# Is there a minimum size Wire size for commercial?



## brother

bushwickbill said:


> I am doing a commercial reno and am in need of some help? My Boss told use to run 14/2, 14/3 BX Cable (Amoured Cable) on 15 amp circuits. Now the question is, I heard from a Diff J-Man that all wire in commercial has to be a minimum of 12/2 or 12/3 or greater? So is this refering to when you are running Loomex (NMD90)? Or does it also apply to BX too, Or neither? I have been looking in the code book and can't find a thing stating a minimum wire size for BX or Loomex when wiring a commercial job?
> I just would like some clarification on this. Don't need to do something twice:no:
> Thanx for any and all advice


 Unless theres a local amendment in your area, then the minimum is 14 copper or 12 aluminum. NEC 2008 310.5 table 310.5


----------



## drsparky

Not in the USA, I don't now about hoserland.


----------



## 480sparky

brother said:


> Unless theres a local amendment in your area, then the minimum is 14 copper or 12 aluminum. NEC 2008 310.5 table 310.5



Job specs will many times require a 12 copper minimum.


----------



## Wiredude

Like above, may or may not be allowed.
However, I know around here, there's not much of a price difference between #14 MC and #12 MC. Right now I'm seeing 14/2 MC all of $2/thousand cheaper than 12/2. I've seen times in the past where it was actually more.


----------



## bushwickbill

Good to know that BX can be 14/2. Anything on the loomex side of things. We are running a few drops in loomex. Does that also have a minimum of 14/2 or does that need to be 12/2?

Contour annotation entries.
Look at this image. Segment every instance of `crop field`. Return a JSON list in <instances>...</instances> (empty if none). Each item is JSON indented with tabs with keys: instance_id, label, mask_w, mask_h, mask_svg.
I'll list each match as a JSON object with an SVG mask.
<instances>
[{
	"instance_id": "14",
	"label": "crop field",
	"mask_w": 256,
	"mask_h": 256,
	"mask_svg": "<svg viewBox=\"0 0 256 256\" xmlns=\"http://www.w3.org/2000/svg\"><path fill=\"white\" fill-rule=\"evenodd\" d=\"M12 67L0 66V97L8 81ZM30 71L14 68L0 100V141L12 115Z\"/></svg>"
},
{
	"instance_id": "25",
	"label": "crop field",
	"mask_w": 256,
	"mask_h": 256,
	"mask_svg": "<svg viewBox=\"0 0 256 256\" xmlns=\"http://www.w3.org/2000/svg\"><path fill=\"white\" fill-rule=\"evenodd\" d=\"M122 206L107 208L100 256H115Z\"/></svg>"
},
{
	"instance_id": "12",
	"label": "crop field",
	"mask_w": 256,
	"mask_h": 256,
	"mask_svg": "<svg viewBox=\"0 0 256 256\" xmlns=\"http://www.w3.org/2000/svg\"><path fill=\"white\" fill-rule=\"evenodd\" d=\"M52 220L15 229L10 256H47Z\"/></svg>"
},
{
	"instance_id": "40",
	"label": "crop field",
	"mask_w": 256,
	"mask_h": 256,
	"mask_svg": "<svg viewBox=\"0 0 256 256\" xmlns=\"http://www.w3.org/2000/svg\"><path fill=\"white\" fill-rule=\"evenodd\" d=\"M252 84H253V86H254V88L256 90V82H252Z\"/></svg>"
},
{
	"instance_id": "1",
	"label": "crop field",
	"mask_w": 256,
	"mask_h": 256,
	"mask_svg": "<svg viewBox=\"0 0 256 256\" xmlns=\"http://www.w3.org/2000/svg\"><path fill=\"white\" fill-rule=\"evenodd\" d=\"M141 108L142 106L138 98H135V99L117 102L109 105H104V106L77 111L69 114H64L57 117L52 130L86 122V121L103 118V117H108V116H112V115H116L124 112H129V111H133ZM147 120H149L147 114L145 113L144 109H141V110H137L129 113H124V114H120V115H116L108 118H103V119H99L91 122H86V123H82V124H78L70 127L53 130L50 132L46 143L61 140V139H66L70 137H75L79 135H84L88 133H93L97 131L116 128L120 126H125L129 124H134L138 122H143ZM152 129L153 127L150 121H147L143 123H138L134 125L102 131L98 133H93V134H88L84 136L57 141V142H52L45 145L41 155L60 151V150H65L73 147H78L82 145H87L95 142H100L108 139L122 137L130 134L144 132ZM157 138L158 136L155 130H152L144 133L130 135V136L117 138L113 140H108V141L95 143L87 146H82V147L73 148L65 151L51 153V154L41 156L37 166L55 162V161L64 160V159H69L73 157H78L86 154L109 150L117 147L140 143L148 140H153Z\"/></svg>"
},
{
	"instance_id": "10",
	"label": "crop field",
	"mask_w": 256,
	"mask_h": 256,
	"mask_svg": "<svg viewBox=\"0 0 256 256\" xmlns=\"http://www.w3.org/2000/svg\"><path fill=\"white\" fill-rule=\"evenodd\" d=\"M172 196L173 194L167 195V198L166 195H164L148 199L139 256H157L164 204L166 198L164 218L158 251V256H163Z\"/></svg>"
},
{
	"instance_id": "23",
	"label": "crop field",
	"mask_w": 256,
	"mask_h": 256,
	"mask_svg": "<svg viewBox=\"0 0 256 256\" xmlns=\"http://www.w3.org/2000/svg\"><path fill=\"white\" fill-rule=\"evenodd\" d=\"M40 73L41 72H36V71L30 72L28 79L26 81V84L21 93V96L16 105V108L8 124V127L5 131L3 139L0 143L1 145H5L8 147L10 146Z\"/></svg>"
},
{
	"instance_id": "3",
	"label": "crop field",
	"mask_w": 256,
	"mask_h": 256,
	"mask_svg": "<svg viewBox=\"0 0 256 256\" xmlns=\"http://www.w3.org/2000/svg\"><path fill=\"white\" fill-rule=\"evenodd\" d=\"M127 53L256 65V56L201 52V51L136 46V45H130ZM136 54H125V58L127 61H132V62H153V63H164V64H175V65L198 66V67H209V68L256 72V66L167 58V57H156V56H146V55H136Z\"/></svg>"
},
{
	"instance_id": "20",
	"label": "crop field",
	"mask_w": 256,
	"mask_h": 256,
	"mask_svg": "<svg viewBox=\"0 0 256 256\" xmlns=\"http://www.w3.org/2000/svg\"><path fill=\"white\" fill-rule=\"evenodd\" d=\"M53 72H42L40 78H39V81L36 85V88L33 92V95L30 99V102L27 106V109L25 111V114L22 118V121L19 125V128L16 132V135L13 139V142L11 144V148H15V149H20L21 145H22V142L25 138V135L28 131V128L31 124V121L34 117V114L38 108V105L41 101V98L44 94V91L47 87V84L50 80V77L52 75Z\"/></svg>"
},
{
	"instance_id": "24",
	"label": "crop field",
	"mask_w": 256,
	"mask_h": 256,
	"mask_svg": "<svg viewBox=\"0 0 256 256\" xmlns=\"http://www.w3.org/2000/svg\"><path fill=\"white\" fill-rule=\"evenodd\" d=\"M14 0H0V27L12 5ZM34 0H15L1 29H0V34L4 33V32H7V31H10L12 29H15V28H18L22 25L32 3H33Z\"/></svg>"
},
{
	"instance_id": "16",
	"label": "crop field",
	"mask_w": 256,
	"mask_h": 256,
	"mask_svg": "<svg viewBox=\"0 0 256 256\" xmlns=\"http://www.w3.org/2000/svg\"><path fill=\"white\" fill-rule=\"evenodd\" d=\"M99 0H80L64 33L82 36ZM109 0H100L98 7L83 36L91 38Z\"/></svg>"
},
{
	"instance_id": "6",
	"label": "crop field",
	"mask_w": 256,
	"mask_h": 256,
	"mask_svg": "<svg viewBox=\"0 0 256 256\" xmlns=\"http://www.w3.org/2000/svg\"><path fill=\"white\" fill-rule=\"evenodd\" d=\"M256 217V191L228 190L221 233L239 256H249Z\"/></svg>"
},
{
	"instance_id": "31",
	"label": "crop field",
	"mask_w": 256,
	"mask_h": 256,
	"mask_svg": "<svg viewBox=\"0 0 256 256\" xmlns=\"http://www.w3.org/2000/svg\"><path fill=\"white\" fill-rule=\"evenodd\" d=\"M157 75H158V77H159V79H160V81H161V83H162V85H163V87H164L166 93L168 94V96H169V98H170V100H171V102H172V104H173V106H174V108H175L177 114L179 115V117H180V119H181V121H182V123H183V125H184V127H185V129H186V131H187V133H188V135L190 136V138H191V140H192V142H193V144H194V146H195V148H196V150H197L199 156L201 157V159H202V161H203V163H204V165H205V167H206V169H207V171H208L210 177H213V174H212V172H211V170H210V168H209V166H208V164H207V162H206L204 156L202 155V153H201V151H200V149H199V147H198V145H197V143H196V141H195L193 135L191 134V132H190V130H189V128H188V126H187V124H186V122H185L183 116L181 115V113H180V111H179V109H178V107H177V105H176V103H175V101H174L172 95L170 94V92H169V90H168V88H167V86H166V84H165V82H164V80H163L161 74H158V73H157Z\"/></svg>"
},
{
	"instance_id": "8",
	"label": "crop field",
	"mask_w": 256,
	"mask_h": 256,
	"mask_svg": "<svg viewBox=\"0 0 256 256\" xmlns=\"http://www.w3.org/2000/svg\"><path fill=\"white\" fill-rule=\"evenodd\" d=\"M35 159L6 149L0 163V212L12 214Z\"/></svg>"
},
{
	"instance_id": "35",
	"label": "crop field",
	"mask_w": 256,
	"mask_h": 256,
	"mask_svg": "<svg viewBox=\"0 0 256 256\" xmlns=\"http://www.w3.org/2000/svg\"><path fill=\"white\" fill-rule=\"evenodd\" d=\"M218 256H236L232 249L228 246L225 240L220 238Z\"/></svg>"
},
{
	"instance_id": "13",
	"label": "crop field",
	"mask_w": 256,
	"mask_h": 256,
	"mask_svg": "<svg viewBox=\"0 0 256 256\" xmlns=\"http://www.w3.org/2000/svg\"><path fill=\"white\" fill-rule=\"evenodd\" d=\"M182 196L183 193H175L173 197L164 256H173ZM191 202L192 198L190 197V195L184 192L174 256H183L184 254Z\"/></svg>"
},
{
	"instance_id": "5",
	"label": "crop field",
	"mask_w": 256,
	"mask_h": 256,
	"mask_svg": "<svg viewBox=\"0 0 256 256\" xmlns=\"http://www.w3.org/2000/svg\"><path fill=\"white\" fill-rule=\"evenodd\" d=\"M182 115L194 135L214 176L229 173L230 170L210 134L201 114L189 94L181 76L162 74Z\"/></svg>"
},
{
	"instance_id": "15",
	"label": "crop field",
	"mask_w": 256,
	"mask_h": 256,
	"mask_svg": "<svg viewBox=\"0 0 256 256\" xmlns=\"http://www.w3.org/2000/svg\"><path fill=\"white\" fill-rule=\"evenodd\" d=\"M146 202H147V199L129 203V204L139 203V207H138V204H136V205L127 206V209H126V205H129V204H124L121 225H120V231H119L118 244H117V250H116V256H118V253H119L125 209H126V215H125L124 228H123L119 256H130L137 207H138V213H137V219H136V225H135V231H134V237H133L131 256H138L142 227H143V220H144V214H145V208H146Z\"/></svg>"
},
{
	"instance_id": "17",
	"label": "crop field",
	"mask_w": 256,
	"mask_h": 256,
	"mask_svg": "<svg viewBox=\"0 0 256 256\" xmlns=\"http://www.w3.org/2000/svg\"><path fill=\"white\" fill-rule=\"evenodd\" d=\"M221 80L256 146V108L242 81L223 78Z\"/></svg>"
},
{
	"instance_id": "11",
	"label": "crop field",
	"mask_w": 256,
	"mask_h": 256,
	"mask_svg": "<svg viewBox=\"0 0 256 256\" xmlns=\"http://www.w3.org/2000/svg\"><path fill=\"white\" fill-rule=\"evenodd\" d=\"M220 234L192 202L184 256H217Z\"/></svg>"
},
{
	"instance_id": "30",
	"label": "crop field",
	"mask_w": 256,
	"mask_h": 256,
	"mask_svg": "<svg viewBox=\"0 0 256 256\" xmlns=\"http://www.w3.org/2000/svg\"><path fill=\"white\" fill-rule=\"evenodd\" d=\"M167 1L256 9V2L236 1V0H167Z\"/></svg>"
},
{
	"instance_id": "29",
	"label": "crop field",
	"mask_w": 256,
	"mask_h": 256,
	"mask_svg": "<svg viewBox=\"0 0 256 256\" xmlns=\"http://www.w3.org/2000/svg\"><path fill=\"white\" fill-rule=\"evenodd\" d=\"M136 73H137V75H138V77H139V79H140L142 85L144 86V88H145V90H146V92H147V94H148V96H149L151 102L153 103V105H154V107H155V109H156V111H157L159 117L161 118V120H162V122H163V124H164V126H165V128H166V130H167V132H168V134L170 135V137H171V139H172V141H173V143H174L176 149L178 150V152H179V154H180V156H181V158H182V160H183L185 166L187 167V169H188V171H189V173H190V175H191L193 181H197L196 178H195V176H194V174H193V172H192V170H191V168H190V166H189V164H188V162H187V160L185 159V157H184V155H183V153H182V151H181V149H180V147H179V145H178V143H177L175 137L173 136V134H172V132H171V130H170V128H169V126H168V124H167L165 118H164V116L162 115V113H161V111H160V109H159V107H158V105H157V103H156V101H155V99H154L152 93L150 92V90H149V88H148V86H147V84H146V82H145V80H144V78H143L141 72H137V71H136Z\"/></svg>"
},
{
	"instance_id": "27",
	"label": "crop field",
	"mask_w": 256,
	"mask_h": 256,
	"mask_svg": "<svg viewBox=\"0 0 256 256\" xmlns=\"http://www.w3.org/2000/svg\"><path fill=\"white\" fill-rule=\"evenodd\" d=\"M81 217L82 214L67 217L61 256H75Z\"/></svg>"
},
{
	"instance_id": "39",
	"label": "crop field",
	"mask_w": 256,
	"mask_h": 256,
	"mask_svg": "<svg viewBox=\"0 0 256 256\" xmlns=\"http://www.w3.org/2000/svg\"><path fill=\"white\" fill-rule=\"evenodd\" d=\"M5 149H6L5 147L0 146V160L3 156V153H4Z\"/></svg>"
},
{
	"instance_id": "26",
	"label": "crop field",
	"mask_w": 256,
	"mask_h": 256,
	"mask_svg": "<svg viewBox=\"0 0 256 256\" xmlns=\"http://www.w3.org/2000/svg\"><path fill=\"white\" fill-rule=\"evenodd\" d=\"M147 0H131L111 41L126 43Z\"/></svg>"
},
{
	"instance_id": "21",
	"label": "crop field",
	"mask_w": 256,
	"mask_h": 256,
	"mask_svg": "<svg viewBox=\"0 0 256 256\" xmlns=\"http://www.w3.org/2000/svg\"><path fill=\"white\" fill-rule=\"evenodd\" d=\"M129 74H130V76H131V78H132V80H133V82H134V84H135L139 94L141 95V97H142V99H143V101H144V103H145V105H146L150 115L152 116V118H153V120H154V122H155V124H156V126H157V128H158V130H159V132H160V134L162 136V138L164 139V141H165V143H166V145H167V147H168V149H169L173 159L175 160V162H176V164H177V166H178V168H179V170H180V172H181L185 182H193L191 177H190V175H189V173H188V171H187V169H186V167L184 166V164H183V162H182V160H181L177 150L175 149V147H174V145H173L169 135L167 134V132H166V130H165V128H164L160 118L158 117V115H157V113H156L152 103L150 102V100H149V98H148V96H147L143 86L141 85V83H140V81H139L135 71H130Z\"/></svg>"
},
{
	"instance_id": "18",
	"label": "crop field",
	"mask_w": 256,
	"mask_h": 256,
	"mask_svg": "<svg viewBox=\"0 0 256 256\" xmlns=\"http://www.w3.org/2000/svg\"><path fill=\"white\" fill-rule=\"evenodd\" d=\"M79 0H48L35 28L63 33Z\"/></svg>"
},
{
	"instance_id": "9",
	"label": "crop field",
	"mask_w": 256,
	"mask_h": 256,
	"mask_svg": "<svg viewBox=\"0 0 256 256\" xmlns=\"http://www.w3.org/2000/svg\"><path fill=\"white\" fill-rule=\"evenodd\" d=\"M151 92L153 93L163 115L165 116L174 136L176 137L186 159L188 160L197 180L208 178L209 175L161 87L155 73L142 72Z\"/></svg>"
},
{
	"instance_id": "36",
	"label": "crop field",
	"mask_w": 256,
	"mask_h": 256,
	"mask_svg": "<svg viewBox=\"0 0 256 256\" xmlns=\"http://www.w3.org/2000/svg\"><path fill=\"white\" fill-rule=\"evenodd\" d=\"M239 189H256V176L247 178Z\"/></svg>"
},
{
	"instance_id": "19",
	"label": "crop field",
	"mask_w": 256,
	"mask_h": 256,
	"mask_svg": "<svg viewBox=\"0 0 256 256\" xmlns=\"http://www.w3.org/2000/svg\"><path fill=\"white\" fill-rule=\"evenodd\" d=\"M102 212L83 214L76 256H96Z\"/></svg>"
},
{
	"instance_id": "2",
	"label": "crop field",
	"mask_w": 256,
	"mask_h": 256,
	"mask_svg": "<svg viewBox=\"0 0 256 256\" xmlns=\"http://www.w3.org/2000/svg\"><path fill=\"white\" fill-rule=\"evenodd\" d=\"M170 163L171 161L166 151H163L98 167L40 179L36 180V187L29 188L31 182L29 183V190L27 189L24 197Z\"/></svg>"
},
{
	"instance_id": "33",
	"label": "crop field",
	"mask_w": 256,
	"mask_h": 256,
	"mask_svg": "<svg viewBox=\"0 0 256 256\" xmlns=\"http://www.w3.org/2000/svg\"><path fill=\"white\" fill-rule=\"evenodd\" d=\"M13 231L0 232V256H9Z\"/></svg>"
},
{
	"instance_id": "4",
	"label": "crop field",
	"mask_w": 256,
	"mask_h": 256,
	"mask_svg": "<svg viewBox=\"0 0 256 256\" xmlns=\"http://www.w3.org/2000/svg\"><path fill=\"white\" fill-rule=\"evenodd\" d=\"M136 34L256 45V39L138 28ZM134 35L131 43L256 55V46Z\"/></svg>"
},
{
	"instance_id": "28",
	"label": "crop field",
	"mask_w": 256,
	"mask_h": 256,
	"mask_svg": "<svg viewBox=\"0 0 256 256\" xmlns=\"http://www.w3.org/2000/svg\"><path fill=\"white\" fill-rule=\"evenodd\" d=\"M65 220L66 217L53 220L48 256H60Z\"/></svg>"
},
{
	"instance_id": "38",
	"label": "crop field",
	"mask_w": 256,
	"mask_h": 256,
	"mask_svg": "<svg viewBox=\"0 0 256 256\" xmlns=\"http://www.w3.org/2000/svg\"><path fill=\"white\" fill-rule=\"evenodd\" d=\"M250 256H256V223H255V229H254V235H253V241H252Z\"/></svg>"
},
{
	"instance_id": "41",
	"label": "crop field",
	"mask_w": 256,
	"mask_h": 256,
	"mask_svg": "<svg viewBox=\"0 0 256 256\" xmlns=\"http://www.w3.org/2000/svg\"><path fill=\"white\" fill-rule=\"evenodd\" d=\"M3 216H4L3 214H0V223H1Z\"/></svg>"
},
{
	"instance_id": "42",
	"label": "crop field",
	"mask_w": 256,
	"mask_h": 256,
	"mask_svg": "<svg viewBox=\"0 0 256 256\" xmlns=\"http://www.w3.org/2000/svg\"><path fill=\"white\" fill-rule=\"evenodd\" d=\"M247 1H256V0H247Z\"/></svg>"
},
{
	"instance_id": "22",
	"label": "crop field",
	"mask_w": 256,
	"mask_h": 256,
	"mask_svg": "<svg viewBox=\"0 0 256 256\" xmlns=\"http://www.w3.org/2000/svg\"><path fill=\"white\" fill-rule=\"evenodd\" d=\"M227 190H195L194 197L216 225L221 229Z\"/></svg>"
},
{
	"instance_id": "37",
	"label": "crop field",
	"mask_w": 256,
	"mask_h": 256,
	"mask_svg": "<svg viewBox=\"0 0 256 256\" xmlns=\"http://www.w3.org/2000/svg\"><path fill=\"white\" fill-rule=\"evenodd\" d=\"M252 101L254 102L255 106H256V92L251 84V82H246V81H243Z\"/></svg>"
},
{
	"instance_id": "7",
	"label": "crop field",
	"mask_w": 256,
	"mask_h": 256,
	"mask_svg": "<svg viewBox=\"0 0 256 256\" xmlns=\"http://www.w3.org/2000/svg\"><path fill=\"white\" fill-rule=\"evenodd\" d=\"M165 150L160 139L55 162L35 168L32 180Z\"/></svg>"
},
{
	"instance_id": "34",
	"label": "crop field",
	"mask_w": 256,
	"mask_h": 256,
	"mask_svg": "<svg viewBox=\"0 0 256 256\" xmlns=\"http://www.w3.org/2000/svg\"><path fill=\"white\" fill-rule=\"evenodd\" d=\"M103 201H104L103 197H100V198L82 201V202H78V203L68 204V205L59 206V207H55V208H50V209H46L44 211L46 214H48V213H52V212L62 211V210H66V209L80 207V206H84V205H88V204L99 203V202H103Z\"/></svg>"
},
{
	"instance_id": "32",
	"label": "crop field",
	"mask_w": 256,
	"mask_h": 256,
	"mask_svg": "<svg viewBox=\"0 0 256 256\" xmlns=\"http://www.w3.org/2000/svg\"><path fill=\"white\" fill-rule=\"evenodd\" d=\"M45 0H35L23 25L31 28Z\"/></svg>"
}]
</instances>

Directions.
1) Reproduce the entire forum thread on minimum wire size for commercial work, word for word.
2) How many lines of the entries contain the string "list"? Reply with the number alone.

Expected outputs.
1)
# Is there a minimum size Wire size for commercial?



## brother

bushwickbill said:


> I am doing a commercial reno and am in need of some help? My Boss told use to run 14/2, 14/3 BX Cable (Amoured Cable) on 15 amp circuits. Now the question is, I heard from a Diff J-Man that all wire in commercial has to be a minimum of 12/2 or 12/3 or greater? So is this refering to when you are running Loomex (NMD90)? Or does it also apply to BX too, Or neither? I have been looking in the code book and can't find a thing stating a minimum wire size for BX or Loomex when wiring a commercial job?
> I just would like some clarification on this. Don't need to do something twice:no:
> Thanx for any and all advice


 Unless theres a local amendment in your area, then the minimum is 14 copper or 12 aluminum. NEC 2008 310.5 table 310.5


----------



## drsparky

Not in the USA, I don't now about hoserland.


----------



## 480sparky

brother said:


> Unless theres a local amendment in your area, then the minimum is 14 copper or 12 aluminum. NEC 2008 310.5 table 310.5



Job specs will many times require a 12 copper minimum.


----------



## Wiredude

Like above, may or may not be allowed.
However, I know around here, there's not much of a price difference between #14 MC and #12 MC. Right now I'm seeing 14/2 MC all of $2/thousand cheaper than 12/2. I've seen times in the past where it was actually more.


----------



## bushwickbill

Good to know that BX can be 14/2. Anything on the loomex side of things. We are running a few drops in loomex. Does that also have a minimum of 14/2 or does that need to be 12/2?

2) 2